While H3K4me3 and H3K27me3 are among the most well-characterized histone marks, numerous other modifications contribute to the chromatin status of a specific locus. Histone acetylation, in particular H3K9ac and H3K14ac, has been shown to be accumulated at the promoters of COR genes during cold exposure, where it contributes to their transcriptional activation (Pavangadkar et al., 2010; Lim et al., 2020). Histone deacetylases such as HDA6 were identified as essential for the acquisition of freezing tolerance during cold acclimation (To et al., 2011). It would therefore be highly interesting to examine whether other chromatin marks could contribute to the cold stress response. There is significant interplay between diverse histone modifications, such as H3K27me3-H3K18ac or H3K4me3-H3K27me3 bivalency (Zhao et al., 2021; Faivre and Schubert, 2023), highlighting the need for more holistic approaches in epigenomic studies to decipher the influence not only of a single mark but of the chromatin status as a whole on transcriptional activity.
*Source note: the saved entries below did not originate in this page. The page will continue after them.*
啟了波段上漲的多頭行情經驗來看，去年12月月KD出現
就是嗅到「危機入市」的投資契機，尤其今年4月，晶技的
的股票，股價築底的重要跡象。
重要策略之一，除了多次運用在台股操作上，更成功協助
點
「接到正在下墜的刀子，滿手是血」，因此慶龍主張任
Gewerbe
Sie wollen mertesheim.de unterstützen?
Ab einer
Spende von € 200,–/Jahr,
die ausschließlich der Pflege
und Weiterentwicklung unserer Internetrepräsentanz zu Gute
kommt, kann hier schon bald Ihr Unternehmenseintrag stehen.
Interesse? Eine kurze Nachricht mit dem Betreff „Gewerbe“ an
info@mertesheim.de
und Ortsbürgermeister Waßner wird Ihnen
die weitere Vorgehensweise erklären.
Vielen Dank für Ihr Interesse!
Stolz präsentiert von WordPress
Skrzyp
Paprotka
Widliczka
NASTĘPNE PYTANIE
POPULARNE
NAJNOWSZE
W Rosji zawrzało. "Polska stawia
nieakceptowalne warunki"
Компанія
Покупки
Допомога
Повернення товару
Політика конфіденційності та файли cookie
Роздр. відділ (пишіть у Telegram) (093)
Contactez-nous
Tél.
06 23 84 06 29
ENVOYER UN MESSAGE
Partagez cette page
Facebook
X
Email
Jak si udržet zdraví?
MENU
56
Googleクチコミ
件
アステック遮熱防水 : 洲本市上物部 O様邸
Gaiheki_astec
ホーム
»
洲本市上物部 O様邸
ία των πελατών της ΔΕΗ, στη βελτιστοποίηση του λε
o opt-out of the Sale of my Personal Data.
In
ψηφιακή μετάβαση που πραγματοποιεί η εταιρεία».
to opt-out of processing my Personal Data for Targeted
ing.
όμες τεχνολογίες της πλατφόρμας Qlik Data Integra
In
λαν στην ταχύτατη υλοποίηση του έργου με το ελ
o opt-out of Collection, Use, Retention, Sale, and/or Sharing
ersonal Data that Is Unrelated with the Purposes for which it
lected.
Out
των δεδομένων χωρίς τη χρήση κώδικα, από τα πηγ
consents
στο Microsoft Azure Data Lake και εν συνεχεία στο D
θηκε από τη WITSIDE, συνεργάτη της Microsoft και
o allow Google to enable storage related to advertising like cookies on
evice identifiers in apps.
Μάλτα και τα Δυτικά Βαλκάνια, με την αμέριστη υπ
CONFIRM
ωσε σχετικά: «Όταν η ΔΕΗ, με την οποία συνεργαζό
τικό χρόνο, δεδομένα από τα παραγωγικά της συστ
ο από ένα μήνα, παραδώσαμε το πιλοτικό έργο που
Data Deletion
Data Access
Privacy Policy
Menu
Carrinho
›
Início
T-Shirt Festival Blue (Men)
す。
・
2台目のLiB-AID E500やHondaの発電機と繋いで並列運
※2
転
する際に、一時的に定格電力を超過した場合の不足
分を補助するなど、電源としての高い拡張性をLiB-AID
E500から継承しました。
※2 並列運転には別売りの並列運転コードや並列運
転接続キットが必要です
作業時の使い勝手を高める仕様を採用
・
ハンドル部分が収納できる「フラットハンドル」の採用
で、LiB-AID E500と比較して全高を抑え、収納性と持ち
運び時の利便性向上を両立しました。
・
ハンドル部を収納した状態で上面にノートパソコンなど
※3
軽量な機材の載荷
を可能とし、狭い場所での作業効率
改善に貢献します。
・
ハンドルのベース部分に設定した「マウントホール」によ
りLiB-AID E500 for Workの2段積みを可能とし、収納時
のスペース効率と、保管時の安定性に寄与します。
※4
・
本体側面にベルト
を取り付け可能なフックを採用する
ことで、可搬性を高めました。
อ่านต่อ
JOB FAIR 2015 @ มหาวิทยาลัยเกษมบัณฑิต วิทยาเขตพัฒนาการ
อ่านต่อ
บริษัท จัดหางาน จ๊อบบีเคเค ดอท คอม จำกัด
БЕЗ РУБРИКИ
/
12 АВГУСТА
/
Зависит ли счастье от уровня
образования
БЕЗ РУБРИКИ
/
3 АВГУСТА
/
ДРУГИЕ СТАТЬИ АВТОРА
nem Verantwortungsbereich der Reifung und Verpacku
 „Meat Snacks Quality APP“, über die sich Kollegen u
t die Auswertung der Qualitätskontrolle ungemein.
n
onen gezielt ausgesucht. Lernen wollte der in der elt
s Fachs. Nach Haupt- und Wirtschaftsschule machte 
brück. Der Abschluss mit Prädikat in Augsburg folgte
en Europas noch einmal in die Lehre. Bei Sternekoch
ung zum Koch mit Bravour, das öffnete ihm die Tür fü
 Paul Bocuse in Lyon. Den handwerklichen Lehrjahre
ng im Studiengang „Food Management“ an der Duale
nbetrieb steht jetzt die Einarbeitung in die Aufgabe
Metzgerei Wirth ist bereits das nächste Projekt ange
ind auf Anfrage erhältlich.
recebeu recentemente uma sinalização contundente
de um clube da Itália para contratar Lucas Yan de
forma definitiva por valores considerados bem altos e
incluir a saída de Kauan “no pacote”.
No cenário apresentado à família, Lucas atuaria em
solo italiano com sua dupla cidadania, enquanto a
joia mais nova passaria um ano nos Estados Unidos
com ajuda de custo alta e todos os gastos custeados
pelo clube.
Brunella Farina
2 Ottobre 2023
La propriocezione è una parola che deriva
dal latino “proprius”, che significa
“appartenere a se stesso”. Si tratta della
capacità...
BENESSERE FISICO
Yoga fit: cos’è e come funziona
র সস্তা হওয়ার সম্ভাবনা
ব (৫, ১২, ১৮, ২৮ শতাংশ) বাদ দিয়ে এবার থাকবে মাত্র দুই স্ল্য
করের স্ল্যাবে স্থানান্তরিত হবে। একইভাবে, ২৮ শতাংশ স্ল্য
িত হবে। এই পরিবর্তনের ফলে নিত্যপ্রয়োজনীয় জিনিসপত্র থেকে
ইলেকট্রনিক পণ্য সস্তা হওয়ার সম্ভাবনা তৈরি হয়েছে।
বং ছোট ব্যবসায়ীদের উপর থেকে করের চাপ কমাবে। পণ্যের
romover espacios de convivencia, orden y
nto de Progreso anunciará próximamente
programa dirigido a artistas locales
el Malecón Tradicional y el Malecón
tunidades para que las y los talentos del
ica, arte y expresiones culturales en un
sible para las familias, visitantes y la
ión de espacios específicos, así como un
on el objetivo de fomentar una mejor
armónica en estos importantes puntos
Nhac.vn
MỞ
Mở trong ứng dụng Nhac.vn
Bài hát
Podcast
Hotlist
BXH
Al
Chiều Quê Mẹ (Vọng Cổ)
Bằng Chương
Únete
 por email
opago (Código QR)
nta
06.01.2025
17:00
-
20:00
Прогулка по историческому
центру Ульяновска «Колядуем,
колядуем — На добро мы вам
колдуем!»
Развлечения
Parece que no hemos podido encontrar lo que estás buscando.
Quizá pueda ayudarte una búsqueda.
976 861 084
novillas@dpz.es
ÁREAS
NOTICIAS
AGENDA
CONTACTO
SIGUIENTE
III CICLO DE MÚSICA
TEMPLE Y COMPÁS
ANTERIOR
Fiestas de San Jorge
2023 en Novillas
In conclusion, this study provides a genome wide perspective on cold-triggered histone methylation dynamics and demonstrates that H3K4me3 and H3K27me3 differential methylations are independent from one another. H3K4me3 correlates more strongly with differential expression and appears to regulate immediate stress responses, while H3K27me3 might contribute to longer term responses such as developmental adaptation. As reduced H3K27me3 levels did not impact the transcriptional activity of cold-responsive genes, further work is required to finally elucidate the role played by this repressive mark at those genes. It would especially interesting to examine whether it might contribute to deacclimation processes.